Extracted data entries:
┌────────
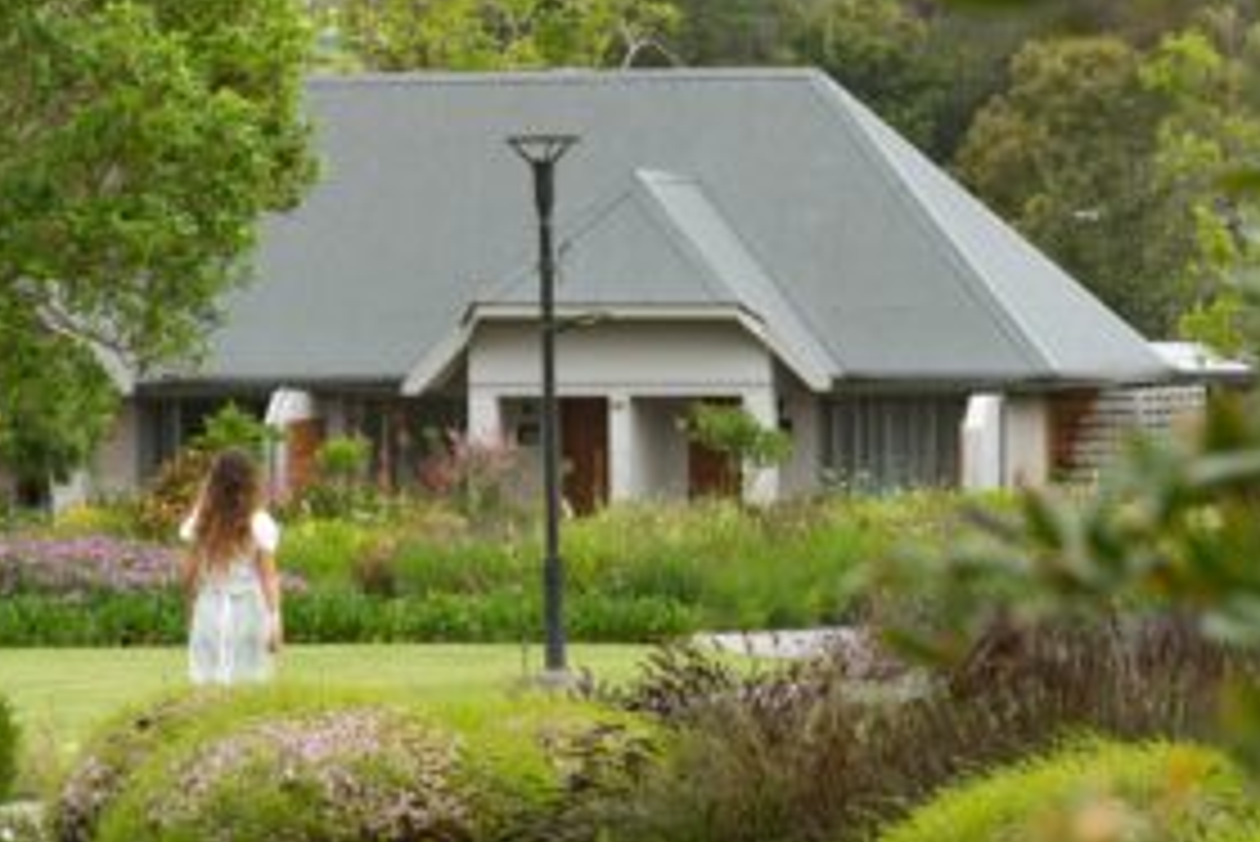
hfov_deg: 9.5
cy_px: 369
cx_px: 310
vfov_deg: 6.3
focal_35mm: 217
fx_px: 7599
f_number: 7.1
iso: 800
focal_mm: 90
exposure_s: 1/160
└────────
Your answer must be an exact transcription of every entry, minus the pictures.

Solution to this problem:
hfov_deg: 9.5
cy_px: 369
cx_px: 310
vfov_deg: 6.3
focal_35mm: 217
fx_px: 7599
f_number: 7.1
iso: 800
focal_mm: 90
exposure_s: 1/160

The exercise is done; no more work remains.